Considering I own enough makeup to open up my own Sephora, do you think I applied anywhere near enough on for my photo? Of course not. (Granted, I only had about 15 minutes to do face and wardrobe, which in retrospect, was sort of pushing it when you’re as vain as I am.)
Anyway! I would suggest dialing it WAY up on the eye makeup (it really won’t show up), and making sure you have a healthy glow with lots of blush and/or bronzer. Wear lipstick or gloss with a bit of colour in it too.
I neglected to pile it on, so I look woefully pale and pasty in my shots. Boo.
Lesson 6: Wear something you feel like a million bucks in.
I did not do this either, which is why I won’t be using any of the full-body shots we took yesterday. You can just TELL I’m not comfortable in what I’m wearing—so my advice is to make sure what you put on is consistent with the image you want to project. (My outfit was saying: I’ve gained a few EL-BEES this summer.)
Solid colours are best—and now would be a great time to refer to the Spring/Summer/Fall/Winter colour chart, which some people think is very ’80s but which I believe stands the test of time. I’m kicking myself for not wearing a bold red or blue (even though I rarely wear those colours in real life.)
Lesson 7: Make sure your photographer shoots you from above, not below.
This is because when your face is higher than the camera, it will appear fuller. I don’t need to tell you why this is a bad move (double-chins, anyone?).
In contrast, when the photographer is higher than you are (if you’re shooting on some steps, say), your chin is down and it does all sorts of lovely things like make your eyes stand out (as well as your boobs).
Lesson 8: Squint your eyes and tilt your hips.

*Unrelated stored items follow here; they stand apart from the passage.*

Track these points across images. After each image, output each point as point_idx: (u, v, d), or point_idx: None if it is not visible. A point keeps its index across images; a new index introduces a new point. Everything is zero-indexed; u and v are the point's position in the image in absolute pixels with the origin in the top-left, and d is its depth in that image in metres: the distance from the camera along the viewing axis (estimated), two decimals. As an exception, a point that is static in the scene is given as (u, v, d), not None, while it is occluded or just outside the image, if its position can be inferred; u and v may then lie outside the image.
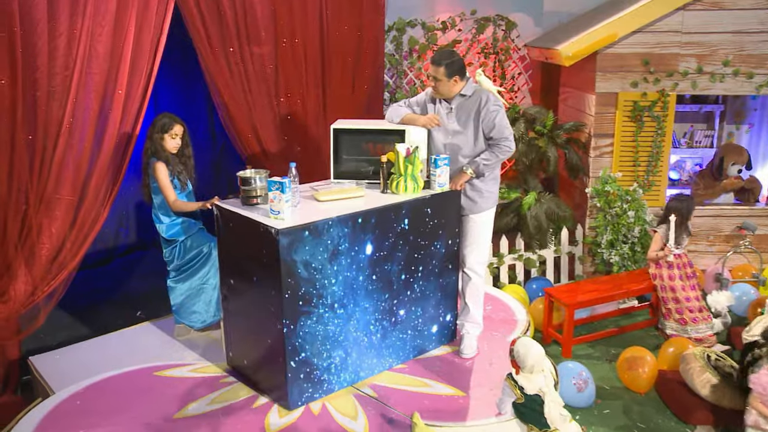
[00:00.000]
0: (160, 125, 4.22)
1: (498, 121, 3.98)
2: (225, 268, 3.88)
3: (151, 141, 4.23)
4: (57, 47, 3.84)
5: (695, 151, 6.83)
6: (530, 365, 3.18)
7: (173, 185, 4.24)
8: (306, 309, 3.52)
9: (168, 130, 4.22)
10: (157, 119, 4.25)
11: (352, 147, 4.15)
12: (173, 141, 4.24)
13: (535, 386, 3.24)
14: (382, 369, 4.04)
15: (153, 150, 4.22)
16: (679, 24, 5.57)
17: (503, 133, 3.99)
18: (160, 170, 4.18)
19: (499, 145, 4.00)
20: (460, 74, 3.97)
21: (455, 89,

I picked up these tricks last year from Look-A-Like photographer Richard Sibbald and they are simply AWESOME. The eye-squinty thing prevents that deer-in-headlights effect, and the hip-tilting will make you look skinny. (See? I promised I’d tell you how to look skinny.)
Watch the vid for the deets:
Lesson 9: In a pinch, hand cream works as hair gel.
The biggest reason my photo session was nearly a big fat FAIL was because it rained on us. Hard.
And then my $80 balyage ‘n blow-dry went down the tubes. I was all frizzy.
Luckily, I went all MacGyver and pulled out my hand lotion—if you rub a dime-sized amount together between your palms, you can use it to smooth out the frizzy bits. Wouldn’t do it on a normal day, but this was an emergency!
Do you like getting your photo taken? (I LOATHE it.)
What have been your worst photo fails?
Do you have a favourite one of yourself—and if so, how’d YOU score it? (My best ones usually involve alcohol.)